Hardware Recommendation for 15 person team

Hello friends,

I would like to build a nextcloud for my team of 15 people, and previously I have built my own nextcloud using my old laptop. Currently I can either turn a laptop (32GB of RAM memory, intel CORE i7-8750H processor, 1T HDD) or set up a dedicated server using raspberry or arduino bundle, I was wondering which option is best for my team (as software engineer i do not have a lot of experiences with hardware and servers but solid understanding of computers and I don’t mind get my hands dirty)? any answer would help!

Thank you all!!

No Pi for 15 people. If this is actually important invest in a VPS or hosting service (if uptime and backups are critical).

Since you already know your needs, consider whether your team is worth a spare laptop vs something more substantial and robust.

1 Like

Must you host your Nextcloud on-prem? If not maybe you can use a Managed Nextcloud. There are a lot of hoster worldwide. With the correct package you get enough storage, backup, Talk, OnlyOffice, Collabora Online, … and the possiblity to admin the Nextcloud on your own (user, groups, apps).

For hosting at home i would rather take the laptop than the Pi. If you speak german search the Youtube channel from “Apfelcast”. He shows good hardware solutions for Nextcloud for home.

1 Like

Hi @ironmanen

You don’t necessarily have to use a VPS or a hosted Nextcloud. But you need a plan for both options. Create a catalog of requirements and then see how a service provider or yourself, if you gonna host it yourself, can meet these requirements.

The two most important points in a professional environment:

  1. uptime / availability
    How long can the Nextcloud be down in case of a hardware failure?

  2. backup:
    How many hours of work can be lost in case of a total failure or if data is accidentally deleted.

With consumer hardware there are several problems. Laptops usually have only room for one disk. If that disk fails you are a) down and b) thrown back to the state of your last backup. If the power supply fails you’re down until have a replacement, if the mainboard fails you’re down until you have found a spare part or a replacement device etc…

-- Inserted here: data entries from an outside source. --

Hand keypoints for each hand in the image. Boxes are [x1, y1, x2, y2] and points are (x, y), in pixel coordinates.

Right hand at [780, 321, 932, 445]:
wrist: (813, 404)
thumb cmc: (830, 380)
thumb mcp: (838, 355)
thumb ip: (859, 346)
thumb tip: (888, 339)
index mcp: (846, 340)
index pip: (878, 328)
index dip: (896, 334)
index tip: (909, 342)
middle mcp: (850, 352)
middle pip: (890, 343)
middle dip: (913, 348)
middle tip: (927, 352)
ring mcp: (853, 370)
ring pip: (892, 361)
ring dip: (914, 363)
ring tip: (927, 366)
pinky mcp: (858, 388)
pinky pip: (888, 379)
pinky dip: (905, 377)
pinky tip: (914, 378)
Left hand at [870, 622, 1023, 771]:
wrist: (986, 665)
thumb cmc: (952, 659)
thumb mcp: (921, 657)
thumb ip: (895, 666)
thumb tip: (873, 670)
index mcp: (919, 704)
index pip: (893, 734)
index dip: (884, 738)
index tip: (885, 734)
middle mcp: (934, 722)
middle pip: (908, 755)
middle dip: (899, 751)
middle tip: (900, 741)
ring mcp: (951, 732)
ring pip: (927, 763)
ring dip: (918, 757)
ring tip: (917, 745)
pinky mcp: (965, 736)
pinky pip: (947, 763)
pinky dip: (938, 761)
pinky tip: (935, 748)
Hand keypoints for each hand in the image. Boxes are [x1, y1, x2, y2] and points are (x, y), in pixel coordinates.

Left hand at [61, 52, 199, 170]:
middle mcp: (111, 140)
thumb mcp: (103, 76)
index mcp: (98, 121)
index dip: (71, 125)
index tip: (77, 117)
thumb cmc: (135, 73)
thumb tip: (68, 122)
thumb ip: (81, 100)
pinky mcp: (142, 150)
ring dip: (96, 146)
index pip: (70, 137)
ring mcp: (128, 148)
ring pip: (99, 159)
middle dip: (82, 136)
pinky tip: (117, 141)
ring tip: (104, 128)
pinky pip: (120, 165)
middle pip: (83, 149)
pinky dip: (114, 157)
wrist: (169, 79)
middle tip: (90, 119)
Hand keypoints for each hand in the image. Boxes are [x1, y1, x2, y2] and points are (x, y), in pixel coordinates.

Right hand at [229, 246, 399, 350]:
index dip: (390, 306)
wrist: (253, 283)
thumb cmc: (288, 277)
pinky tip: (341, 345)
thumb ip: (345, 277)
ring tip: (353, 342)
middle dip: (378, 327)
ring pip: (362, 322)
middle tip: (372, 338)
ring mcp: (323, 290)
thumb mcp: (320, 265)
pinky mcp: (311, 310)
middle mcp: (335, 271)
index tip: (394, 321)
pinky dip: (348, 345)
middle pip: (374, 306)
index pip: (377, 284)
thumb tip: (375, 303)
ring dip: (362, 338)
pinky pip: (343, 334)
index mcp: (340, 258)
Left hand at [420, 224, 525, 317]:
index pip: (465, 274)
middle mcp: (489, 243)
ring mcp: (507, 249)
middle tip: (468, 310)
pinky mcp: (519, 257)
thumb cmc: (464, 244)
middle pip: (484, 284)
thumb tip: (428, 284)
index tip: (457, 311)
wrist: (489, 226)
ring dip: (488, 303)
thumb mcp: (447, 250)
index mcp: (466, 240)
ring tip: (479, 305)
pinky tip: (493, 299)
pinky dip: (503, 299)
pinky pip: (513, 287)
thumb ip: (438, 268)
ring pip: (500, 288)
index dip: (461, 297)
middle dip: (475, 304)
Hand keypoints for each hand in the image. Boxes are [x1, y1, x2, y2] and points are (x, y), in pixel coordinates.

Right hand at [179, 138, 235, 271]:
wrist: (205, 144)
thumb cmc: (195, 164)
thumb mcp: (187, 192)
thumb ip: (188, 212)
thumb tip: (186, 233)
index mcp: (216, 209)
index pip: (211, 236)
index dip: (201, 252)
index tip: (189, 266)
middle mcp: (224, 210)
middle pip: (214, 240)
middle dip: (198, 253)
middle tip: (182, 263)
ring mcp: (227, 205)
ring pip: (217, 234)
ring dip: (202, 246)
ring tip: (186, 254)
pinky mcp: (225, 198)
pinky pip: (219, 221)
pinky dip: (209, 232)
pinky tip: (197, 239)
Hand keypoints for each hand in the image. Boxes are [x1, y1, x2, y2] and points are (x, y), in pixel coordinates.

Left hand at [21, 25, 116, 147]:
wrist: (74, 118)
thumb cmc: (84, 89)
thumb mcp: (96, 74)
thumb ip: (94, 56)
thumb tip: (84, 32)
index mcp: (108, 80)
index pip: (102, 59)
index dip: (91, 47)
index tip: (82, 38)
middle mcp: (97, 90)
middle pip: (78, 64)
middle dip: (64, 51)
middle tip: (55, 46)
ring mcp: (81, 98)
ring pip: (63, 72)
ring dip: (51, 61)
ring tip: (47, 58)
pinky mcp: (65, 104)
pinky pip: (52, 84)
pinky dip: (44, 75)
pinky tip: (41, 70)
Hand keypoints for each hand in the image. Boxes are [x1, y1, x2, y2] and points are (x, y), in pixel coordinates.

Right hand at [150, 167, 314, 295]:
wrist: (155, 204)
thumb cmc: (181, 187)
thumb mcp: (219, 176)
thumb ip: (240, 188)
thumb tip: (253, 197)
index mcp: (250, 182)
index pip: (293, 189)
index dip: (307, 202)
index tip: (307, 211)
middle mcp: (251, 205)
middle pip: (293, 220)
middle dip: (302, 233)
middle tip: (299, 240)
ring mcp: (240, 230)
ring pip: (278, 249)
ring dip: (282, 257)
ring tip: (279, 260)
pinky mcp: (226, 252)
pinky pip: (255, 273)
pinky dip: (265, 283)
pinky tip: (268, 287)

In a professional environment I would recommend at least two physical servers, preferably with a virtualization solution like Proxmox that can do replication, so that in case of hw failure you simply can start the VM on the second server. In addition to that you need a storage server for local backups. You also have to do cloud backups, if you can’t self-host another server at a separate location (3-2-1 backup strategy).

If you’re gonna set it up like this, you might even get away with consumer hardware. But I would still have the most important spare parts like disks, power supplys etc at stock for fast replacement. Better would be real server hardware with redundant power supplies and SSDs in a RAID array for the VM servers and spinning rust in a RAID array for the storage server.